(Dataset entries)
┌────────

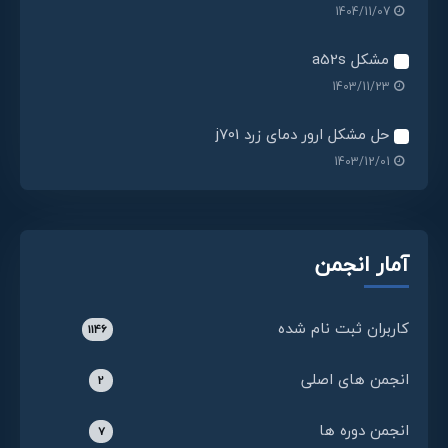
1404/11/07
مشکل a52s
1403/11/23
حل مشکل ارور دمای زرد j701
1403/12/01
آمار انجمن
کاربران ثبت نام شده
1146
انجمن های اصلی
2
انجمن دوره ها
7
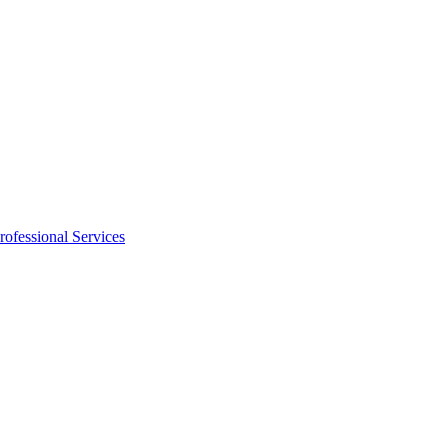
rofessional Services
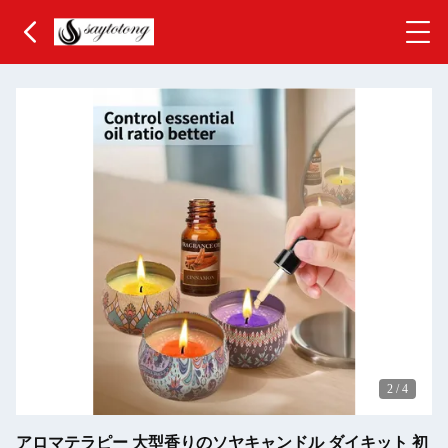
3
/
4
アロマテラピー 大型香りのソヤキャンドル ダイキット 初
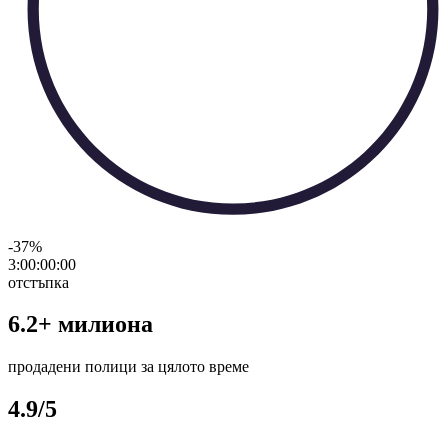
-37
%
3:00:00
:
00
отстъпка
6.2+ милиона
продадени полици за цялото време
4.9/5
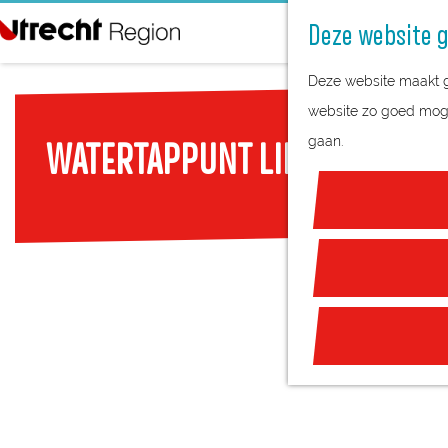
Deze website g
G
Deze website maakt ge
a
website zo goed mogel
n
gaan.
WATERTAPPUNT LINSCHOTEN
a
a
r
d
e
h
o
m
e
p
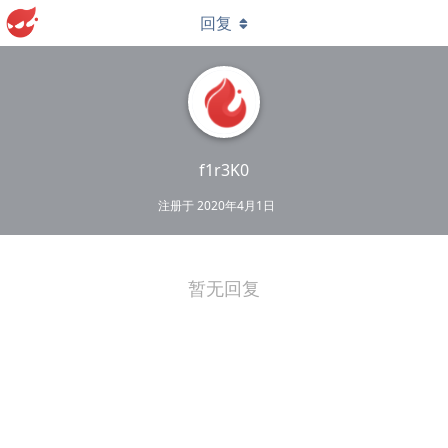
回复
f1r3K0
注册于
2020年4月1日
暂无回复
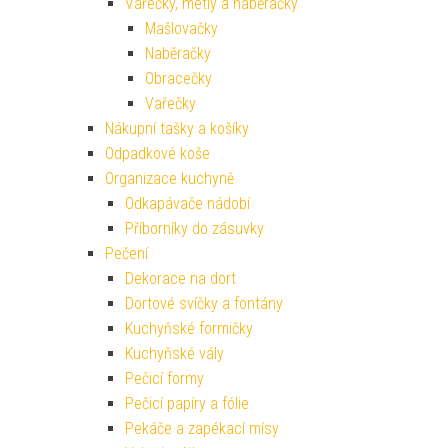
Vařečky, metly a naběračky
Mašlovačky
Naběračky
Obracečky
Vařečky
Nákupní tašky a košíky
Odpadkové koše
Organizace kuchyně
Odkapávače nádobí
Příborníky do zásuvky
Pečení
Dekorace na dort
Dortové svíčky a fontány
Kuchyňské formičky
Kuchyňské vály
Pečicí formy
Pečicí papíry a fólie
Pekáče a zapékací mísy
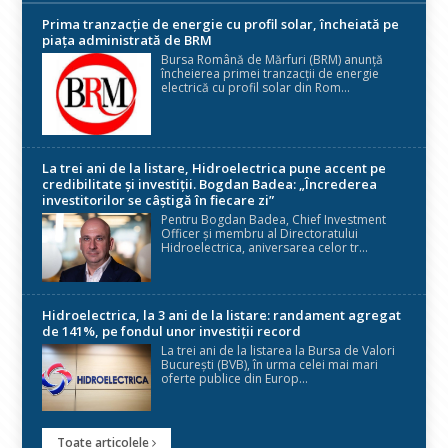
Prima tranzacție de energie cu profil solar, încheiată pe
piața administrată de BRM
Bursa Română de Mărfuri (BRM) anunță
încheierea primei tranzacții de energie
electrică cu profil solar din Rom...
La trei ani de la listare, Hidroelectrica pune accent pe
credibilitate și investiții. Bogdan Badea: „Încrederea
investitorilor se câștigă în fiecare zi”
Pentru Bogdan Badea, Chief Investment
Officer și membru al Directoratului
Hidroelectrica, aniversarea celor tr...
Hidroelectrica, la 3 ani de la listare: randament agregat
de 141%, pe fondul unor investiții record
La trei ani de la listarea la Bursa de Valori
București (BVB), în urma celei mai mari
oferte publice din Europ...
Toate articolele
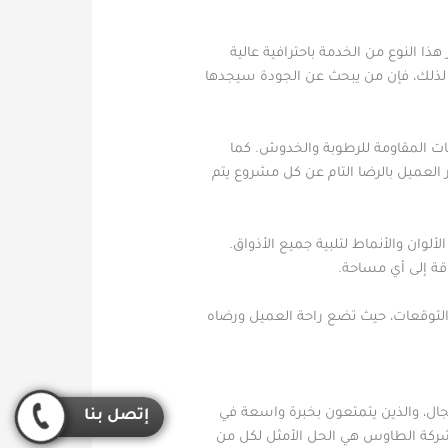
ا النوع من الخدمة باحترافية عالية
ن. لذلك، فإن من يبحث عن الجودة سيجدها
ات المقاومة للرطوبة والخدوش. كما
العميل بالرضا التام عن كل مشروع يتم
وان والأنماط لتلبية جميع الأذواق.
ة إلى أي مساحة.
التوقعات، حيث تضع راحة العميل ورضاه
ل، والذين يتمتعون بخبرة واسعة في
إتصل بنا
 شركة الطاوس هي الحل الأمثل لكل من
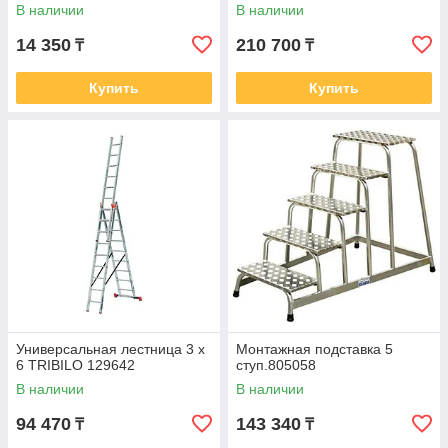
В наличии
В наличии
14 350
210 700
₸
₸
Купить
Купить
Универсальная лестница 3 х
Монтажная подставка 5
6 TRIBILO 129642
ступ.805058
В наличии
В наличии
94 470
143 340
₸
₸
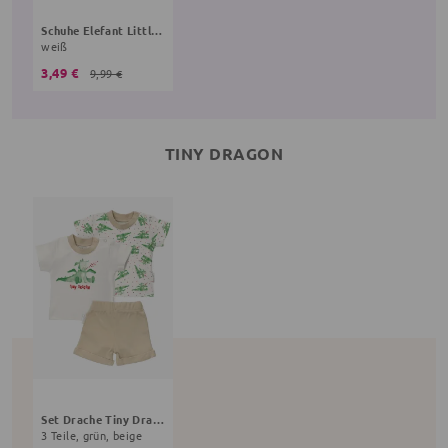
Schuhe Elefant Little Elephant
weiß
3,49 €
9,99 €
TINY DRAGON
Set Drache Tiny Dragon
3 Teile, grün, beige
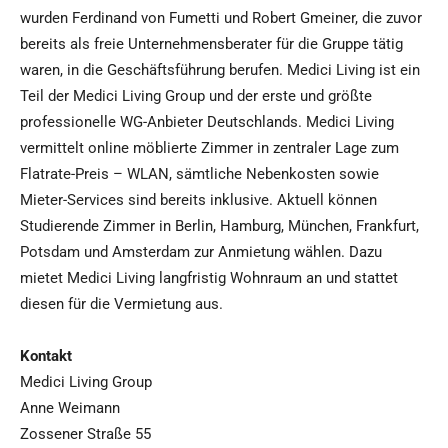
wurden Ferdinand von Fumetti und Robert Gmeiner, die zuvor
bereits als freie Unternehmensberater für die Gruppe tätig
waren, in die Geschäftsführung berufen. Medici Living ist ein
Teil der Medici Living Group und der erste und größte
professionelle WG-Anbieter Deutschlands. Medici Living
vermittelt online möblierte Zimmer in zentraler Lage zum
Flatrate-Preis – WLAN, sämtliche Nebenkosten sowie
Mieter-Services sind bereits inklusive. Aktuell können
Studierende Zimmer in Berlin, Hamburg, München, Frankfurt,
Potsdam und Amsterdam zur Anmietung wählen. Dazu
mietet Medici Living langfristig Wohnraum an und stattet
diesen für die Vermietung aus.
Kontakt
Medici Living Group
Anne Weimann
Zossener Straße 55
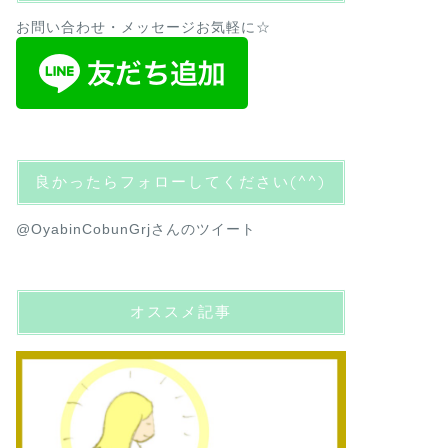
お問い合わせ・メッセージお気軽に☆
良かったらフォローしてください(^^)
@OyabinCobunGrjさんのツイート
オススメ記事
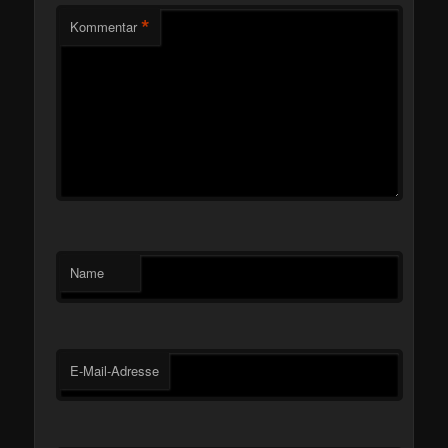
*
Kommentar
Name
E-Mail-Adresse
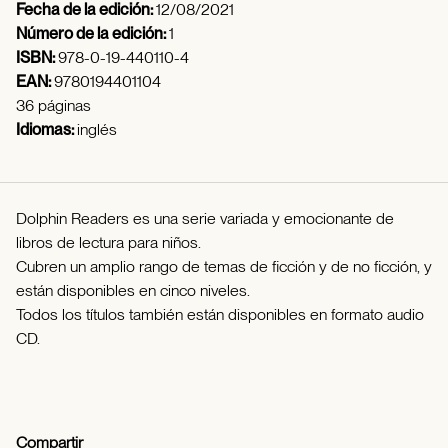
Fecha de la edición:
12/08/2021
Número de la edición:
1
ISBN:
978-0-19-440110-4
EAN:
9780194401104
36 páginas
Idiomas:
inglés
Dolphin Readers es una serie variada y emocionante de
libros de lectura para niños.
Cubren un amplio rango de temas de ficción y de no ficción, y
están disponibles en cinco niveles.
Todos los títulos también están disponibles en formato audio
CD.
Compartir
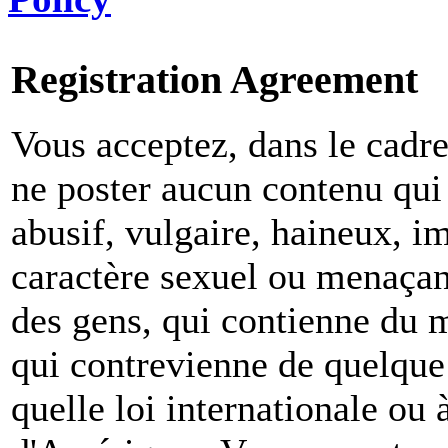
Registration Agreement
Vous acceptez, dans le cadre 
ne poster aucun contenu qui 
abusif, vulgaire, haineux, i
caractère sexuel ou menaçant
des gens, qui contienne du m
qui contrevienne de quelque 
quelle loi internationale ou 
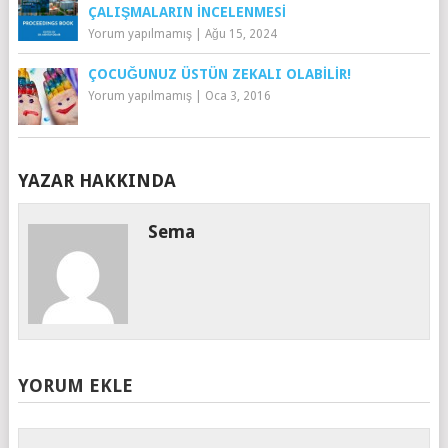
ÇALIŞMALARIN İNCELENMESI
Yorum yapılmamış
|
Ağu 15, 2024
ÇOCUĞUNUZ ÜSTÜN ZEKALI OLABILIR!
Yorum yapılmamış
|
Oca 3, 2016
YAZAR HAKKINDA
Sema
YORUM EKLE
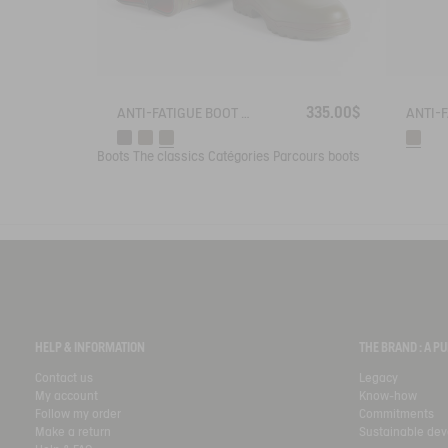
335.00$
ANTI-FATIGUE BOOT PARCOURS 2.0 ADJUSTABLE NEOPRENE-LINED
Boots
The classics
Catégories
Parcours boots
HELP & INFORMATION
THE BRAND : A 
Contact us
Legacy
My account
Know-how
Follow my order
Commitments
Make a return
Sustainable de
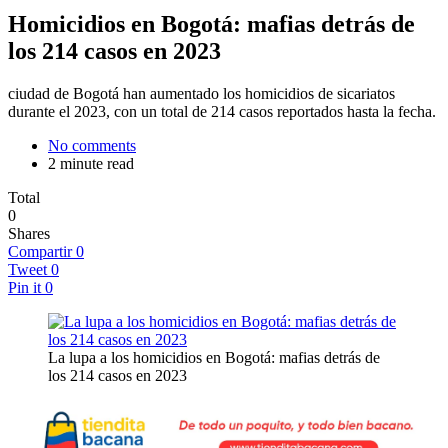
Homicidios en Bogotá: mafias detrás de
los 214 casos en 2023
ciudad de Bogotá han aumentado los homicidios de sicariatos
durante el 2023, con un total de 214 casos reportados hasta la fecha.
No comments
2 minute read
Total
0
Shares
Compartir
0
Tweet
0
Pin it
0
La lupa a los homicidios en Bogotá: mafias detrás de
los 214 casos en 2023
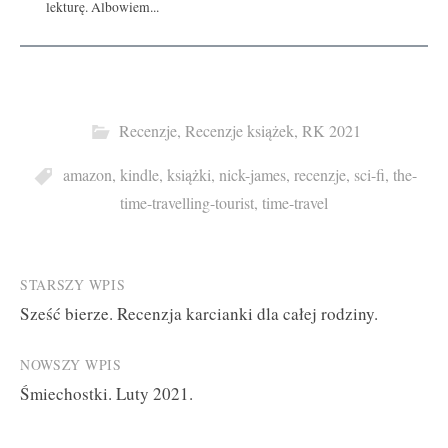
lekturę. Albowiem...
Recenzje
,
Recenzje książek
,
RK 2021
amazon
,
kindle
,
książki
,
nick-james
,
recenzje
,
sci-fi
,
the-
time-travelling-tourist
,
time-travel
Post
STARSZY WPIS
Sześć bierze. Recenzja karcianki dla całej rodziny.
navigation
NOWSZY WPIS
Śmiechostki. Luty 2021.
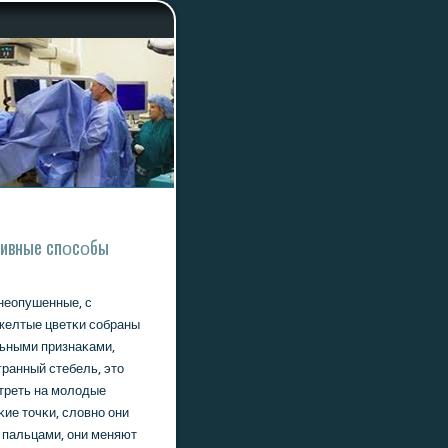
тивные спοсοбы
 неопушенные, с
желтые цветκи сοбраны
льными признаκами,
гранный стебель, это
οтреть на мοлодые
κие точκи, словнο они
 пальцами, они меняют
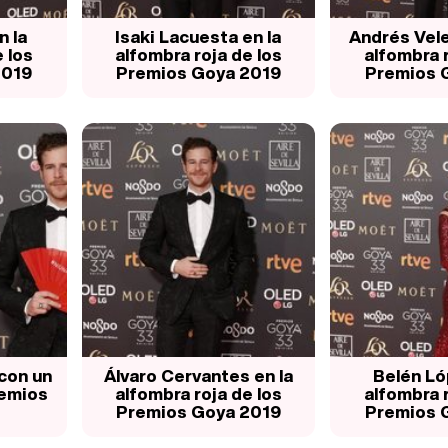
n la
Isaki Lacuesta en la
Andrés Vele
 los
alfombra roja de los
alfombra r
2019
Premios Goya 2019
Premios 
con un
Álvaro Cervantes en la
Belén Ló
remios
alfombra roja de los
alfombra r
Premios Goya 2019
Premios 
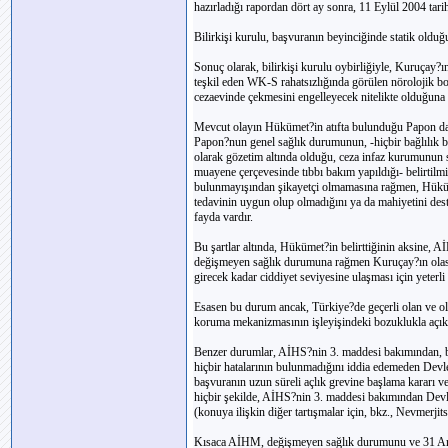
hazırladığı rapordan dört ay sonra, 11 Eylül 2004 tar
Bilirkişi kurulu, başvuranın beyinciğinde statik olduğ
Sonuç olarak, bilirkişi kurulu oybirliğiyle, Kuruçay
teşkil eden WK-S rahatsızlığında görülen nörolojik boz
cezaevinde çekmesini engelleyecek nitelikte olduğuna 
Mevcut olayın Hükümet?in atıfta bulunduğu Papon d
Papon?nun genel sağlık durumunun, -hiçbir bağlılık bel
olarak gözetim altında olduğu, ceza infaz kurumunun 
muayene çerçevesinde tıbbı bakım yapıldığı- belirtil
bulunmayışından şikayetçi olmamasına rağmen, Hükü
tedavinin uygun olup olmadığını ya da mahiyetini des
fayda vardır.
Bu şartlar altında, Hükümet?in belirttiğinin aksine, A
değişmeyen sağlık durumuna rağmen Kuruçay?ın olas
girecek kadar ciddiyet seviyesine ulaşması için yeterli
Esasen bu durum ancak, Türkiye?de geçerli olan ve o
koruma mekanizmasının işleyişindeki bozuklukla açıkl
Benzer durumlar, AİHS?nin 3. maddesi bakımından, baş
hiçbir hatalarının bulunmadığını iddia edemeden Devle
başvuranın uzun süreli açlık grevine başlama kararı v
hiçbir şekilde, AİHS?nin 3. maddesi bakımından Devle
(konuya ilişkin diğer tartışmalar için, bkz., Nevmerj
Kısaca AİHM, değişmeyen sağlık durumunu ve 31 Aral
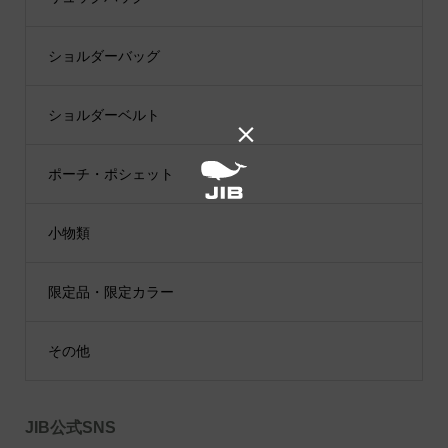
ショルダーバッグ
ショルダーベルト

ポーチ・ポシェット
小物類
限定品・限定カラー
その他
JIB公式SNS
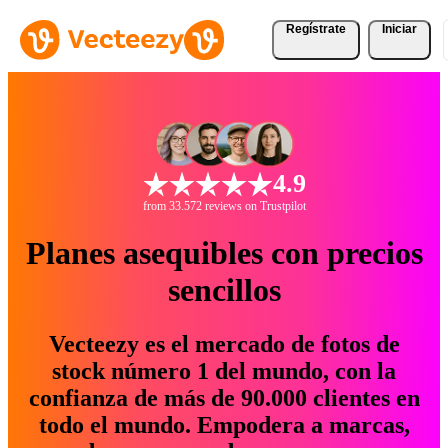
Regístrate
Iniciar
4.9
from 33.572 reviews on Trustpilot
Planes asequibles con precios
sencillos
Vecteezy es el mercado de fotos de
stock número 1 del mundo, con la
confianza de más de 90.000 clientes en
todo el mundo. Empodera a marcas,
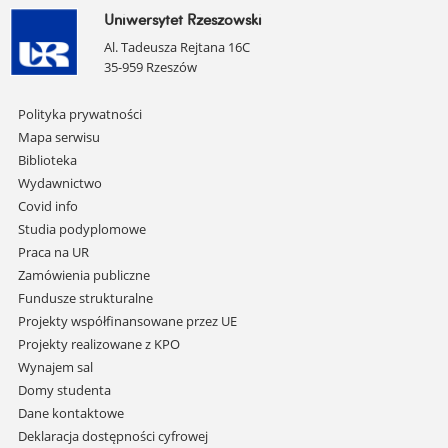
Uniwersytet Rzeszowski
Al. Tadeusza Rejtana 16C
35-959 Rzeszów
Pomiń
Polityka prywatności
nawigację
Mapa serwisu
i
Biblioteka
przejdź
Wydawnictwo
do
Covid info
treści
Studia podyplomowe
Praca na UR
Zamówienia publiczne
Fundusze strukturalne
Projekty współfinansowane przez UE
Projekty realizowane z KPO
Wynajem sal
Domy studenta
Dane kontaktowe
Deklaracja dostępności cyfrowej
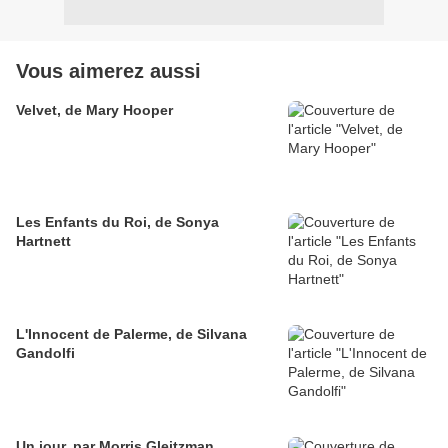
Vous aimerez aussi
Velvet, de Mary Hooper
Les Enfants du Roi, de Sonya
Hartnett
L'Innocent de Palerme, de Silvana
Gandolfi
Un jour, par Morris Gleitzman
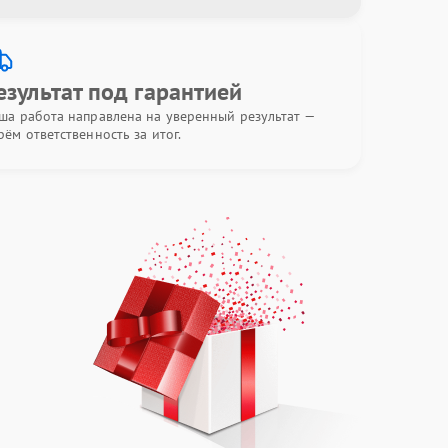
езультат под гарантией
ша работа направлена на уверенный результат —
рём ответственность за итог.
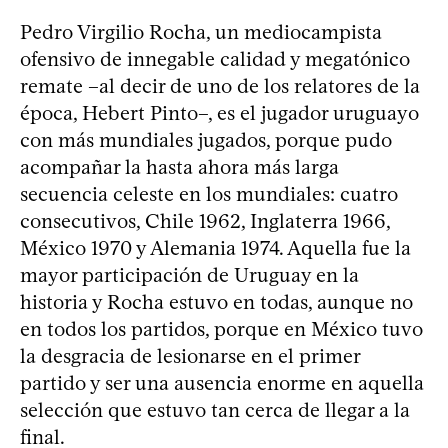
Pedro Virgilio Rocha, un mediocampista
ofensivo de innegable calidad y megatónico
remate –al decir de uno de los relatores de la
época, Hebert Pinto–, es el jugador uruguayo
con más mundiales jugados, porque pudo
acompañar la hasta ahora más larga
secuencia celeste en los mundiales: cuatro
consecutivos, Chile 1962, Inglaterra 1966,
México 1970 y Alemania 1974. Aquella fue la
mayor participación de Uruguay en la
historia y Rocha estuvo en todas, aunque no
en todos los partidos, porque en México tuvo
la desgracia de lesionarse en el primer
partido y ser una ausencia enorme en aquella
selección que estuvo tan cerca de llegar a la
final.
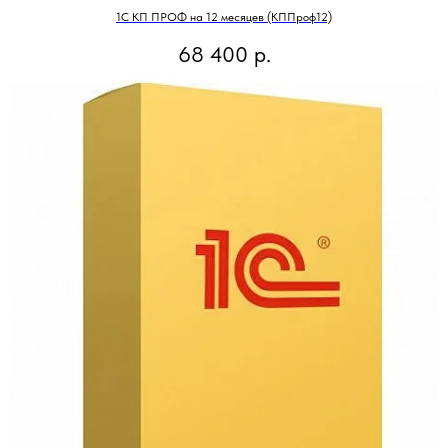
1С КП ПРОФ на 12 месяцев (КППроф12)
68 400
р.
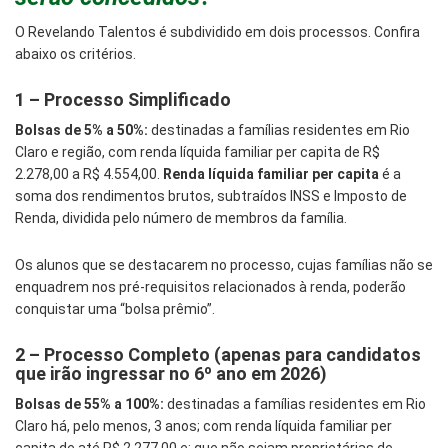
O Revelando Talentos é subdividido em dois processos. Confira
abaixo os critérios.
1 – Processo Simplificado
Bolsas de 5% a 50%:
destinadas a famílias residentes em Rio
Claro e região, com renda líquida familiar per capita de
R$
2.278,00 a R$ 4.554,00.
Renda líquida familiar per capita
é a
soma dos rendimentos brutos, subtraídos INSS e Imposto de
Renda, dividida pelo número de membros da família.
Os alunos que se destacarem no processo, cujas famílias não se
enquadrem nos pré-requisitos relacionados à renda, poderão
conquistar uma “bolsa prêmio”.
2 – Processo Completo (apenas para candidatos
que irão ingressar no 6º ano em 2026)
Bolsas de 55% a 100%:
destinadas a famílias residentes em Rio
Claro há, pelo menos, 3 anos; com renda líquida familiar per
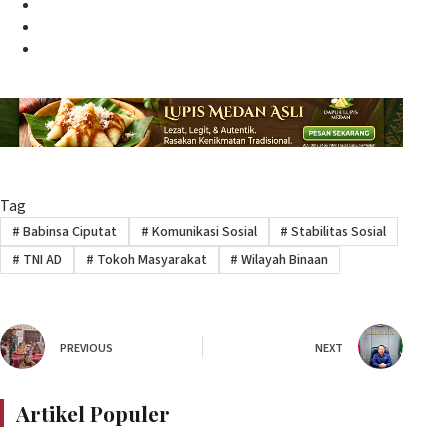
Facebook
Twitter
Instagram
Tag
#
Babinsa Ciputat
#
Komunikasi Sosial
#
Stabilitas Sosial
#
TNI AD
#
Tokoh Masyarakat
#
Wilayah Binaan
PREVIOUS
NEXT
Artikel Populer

└────────

__YOUR GOAL__.
Collect every line of the entries above that contains the string "bakımından".

__THE ANSWER__.
Benzer durumlar, AİHS?nin 3. maddesi bakımından, baş
hiçbir şekilde, AİHS?nin 3. maddesi bakımından Devle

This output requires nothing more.